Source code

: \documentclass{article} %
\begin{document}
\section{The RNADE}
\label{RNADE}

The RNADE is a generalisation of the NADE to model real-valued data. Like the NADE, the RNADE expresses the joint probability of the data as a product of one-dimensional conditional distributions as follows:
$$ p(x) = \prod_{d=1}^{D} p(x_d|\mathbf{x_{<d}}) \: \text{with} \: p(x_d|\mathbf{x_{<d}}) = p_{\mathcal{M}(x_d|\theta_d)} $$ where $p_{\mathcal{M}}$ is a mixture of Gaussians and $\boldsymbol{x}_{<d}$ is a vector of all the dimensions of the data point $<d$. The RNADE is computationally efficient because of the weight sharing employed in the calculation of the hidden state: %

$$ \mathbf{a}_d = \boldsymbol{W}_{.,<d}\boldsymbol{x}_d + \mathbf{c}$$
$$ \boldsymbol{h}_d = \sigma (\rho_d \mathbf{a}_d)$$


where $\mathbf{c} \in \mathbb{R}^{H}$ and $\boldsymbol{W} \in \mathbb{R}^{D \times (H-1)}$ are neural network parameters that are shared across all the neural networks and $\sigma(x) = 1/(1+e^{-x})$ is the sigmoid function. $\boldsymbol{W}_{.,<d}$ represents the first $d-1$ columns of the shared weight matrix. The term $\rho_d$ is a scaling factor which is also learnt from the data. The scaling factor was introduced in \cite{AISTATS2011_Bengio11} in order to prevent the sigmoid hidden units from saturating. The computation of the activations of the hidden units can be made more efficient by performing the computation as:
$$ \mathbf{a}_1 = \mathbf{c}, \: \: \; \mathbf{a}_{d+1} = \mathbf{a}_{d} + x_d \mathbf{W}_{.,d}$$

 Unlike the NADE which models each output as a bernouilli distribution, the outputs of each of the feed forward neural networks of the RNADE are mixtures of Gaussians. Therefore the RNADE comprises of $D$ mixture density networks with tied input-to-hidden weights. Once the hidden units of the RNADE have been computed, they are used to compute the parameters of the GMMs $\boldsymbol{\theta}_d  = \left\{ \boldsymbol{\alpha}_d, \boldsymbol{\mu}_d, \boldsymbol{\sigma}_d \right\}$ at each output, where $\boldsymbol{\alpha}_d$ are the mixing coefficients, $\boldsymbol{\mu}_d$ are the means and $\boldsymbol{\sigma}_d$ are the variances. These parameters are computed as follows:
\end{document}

◆ **Your instructions**: Every record above has to appear again, word for word.

◆ **Exercise solution**:
Source code

: \documentclass{article} %
\begin{document}
\section{The RNADE}
\label{RNADE}

The RNADE is a generalisation of the NADE to model real-valued data. Like the NADE, the RNADE expresses the joint probability of the data as a product of one-dimensional conditional distributions as follows:
$$ p(x) = \prod_{d=1}^{D} p(x_d|\mathbf{x_{<d}}) \: \text{with} \: p(x_d|\mathbf{x_{<d}}) = p_{\mathcal{M}(x_d|\theta_d)} $$ where $p_{\mathcal{M}}$ is a mixture of Gaussians and $\boldsymbol{x}_{<d}$ is a vector of all the dimensions of the data point $<d$. The RNADE is computationally efficient because of the weight sharing employed in the calculation of the hidden state: %

$$ \mathbf{a}_d = \boldsymbol{W}_{.,<d}\boldsymbol{x}_d + \mathbf{c}$$
$$ \boldsymbol{h}_d = \sigma (\rho_d \mathbf{a}_d)$$


where $\mathbf{c} \in \mathbb{R}^{H}$ and $\boldsymbol{W} \in \mathbb{R}^{D \times (H-1)}$ are neural network parameters that are shared across all the neural networks and $\sigma(x) = 1/(1+e^{-x})$ is the sigmoid function. $\boldsymbol{W}_{.,<d}$ represents the first $d-1$ columns of the shared weight matrix. The term $\rho_d$ is a scaling factor which is also learnt from the data. The scaling factor was introduced in \cite{AISTATS2011_Bengio11} in order to prevent the sigmoid hidden units from saturating. The computation of the activations of the hidden units can be made more efficient by performing the computation as:
$$ \mathbf{a}_1 = \mathbf{c}, \: \: \; \mathbf{a}_{d+1} = \mathbf{a}_{d} + x_d \mathbf{W}_{.,d}$$

 Unlike the NADE which models each output as a bernouilli distribution, the outputs of each of the feed forward neural networks of the RNADE are mixtures of Gaussians. Therefore the RNADE comprises of $D$ mixture density networks with tied input-to-hidden weights. Once the hidden units of the RNADE have been computed, they are used to compute the parameters of the GMMs $\boldsymbol{\theta}_d  = \left\{ \boldsymbol{\alpha}_d, \boldsymbol{\mu}_d, \boldsymbol{\sigma}_d \right\}$ at each output, where $\boldsymbol{\alpha}_d$ are the mixing coefficients, $\boldsymbol{\mu}_d$ are the means and $\boldsymbol{\sigma}_d$ are the variances. These parameters are computed as follows:
\end{document}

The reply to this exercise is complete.